Saint Maroun Day in Lebanon (09/02)

St. Maroon's Day (St. Maroun's Day) — Maroonite Patron — is celebrated annually on February 9th. The entire Marunite Christian community, numbering more than 3.5 million people worldwide, noisily celebrates this day.

The history of the Lebanese Marunites dates back to the late 4th century, when a group of disciples gathered around St. Maroun.

Saint John Maroon (St. John Maroun), who lived at the turn of the 4th and 5th centuries AD, — according to Marunite tradition — patriarch of Antioch and Syria, nicknamed after the Syrian monastery of Maroun on the Orontes.

He was bishop of Botris or Votrun, and after the death of Patriarch Theophanes was elected to the patriarchal throne of Antioch, but only by the Marunites.

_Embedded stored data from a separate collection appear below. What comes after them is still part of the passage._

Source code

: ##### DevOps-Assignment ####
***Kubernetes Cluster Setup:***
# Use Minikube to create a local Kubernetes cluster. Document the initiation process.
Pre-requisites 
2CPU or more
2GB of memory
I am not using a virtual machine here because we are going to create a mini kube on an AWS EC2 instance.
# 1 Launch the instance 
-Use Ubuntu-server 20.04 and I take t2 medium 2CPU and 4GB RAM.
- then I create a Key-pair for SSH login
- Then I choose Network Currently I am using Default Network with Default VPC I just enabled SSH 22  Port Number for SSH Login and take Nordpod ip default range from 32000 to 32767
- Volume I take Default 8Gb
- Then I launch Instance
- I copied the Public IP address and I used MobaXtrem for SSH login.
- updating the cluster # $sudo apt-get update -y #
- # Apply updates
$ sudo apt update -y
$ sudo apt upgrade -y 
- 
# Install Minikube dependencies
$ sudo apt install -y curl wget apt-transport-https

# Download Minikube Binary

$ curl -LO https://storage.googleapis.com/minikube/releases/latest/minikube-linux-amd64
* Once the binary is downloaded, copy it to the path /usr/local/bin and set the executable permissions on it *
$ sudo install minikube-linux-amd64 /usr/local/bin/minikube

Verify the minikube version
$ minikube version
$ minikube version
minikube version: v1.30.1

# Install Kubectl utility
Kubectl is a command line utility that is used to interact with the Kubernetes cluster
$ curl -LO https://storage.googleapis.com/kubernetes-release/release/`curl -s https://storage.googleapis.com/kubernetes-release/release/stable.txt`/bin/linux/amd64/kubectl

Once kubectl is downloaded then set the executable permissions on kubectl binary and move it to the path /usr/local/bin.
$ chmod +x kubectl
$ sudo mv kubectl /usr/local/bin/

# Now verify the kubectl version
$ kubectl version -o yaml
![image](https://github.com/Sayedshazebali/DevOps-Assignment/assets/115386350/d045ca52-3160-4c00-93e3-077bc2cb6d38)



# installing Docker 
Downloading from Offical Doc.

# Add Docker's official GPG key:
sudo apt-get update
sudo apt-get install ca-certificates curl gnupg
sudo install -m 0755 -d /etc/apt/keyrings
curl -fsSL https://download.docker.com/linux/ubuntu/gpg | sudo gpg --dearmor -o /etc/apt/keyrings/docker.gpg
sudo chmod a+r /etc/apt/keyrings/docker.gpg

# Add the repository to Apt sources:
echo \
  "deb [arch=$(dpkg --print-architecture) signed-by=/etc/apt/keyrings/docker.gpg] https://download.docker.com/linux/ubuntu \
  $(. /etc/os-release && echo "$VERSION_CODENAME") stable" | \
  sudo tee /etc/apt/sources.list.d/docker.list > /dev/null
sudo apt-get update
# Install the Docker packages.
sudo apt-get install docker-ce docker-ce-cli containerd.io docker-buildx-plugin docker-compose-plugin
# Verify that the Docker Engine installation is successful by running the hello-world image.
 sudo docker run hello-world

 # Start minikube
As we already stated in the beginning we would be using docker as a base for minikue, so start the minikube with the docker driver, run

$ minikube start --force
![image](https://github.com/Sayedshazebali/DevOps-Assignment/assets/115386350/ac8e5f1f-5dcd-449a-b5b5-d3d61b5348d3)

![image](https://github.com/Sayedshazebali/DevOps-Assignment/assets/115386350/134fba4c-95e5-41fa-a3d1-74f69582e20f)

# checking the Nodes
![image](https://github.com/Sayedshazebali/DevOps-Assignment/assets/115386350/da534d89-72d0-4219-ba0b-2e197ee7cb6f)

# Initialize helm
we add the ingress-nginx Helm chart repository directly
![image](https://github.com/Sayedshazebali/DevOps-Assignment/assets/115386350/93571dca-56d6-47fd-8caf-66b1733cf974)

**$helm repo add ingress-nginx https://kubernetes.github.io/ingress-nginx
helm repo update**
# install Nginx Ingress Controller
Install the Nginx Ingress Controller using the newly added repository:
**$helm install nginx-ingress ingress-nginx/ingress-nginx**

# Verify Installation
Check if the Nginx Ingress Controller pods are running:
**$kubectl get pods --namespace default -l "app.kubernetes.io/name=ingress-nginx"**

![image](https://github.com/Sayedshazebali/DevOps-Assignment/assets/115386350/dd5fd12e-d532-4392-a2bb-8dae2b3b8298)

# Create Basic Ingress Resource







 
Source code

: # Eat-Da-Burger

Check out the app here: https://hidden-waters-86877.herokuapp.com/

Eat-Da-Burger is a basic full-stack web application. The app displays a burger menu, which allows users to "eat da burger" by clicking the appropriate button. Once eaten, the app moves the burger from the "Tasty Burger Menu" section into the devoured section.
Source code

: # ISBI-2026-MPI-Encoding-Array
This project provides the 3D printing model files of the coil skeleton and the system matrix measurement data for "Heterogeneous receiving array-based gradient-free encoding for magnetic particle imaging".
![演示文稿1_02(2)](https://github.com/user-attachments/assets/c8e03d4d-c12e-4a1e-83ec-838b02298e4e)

In 410, at the age of seventy, after completing a noble mission, Saint Marun rested peacefully, surrounded by his disciples and followers.

At the beginning of the 8th century, the monks, along with a group of their followers, moved to a remote area of mountainous Lebanon, where they existed in relative isolation for several centuries. It was during this period that they recognized themselves as a special Church and began to call their bishop the Patriarch of Antioch and the entire East.

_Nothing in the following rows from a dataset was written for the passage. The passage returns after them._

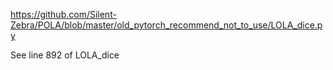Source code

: https://github.com/Silent-Zebra/POLA/blob/master/old_pytorch_recommend_not_to_use/LOLA_dice.py 

See line 892 of LOLA_dice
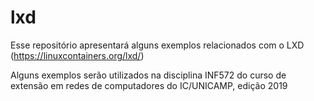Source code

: # lxd
Esse repositório apresentará alguns exemplos relacionados com o LXD (https://linuxcontainers.org/lxd/)

Alguns exemplos serão utilizados na disciplina INF572 do curso de extensão em redes de computadores do IC/UNICAMP, edição 2019
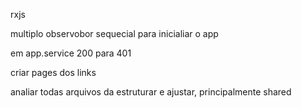 rxjs

multiplo observobor sequecial para inicialiar o app

em app.service 200 para 401

criar pages dos links 

analiar todas arquivos da estruturar e ajustar, principalmente shared

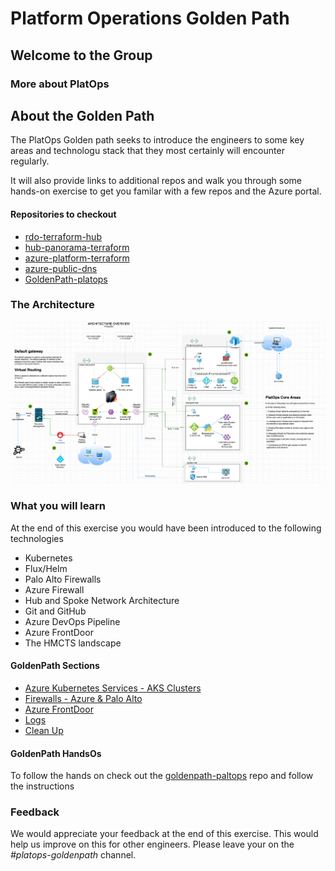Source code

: # Platform Operations Golden Path

## Welcome to the Group
### More about PlatOps

## About the Golden Path
The PlatOps Golden path seeks to introduce the engineers to some key areas and technologu stack
that they most certainly will encounter regularly.

It will also provide links to additional repos and walk you through some hands-on
exercise to get you familar with a few repos and the Azure portal.

#### Repositories to checkout
- [rdo-terraform-hub](https://github.com/hmcts/rdo-terraform-hub-dmz)
- [hub-panorama-terraform](https://github.com/hmcts/hub-panorama-terraform)
- [azure-platform-terraform](https://github.com/hmcts/azure-platform-terraform)
- [azure-public-dns](https://github.com/hmcts/azure-public-dns)
- [GoldenPath-platops](link)

### The Architecture

![golden-path.png](images%2Fgolden-path.png)

### What you will learn
At the end of this exercise you would have been introduced to the following technologies
- Kubernetes
- Flux/Helm
- Palo Alto Firewalls
- Azure Firewall
- Hub and Spoke Network Architecture
- Git and GitHub
- Azure DevOps Pipeline
- Azure FrontDoor
- The HMCTS landscape

#### GoldenPath Sections
- [Azure Kubernetes Services - AKS Clusters](path-1-clusters.md)
- [Firewalls - Azure & Palo Alto](path-2-firewalls.md)
- [Azure FrontDoor](path-3-frontdoor.md)
- [Logs](path-4-logs.md)
- [Clean Up](path-4-logs.md)

#### GoldenPath HandsOs
To follow the hands on check out the [goldenpath-paltops](link) repo and follow the instructions

### Feedback
We would appreciate your feedback at the end of this exercise. This would help us improve
on this for other engineers. Please leave your on the _#platops-goldenpath_ channel.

In the 12th century, the Marunites came into contact with the Latin Church. In 1182, the Marunites formally confirmed their unity with Rome.

In 1736, a council of the Marunite Church was held on Mount Lebanon, where a set of canons was adopted, according to which the Church was first divided into dioceses, and the rules of church life were established, the main of which have survived to this day.

Beginning in 1790, the seat of the Marunite patriarch is in Bkirki, 25 miles from Beirut. The Marunite Church — is the largest in Lebanon, comprising 37% of Christians and 17% of Lebanon's population.

Marunite priests, like most Eastern Catholics, do not observe celibacy (vow of celibacy). The services are conducted according to a special Marunite rite, which is based on the West Syriac (Antiochian rite), with elements of the East Syriac and Latin rites. Worship services are held in Arabic, and some communities still retain the Aramaic language of worship.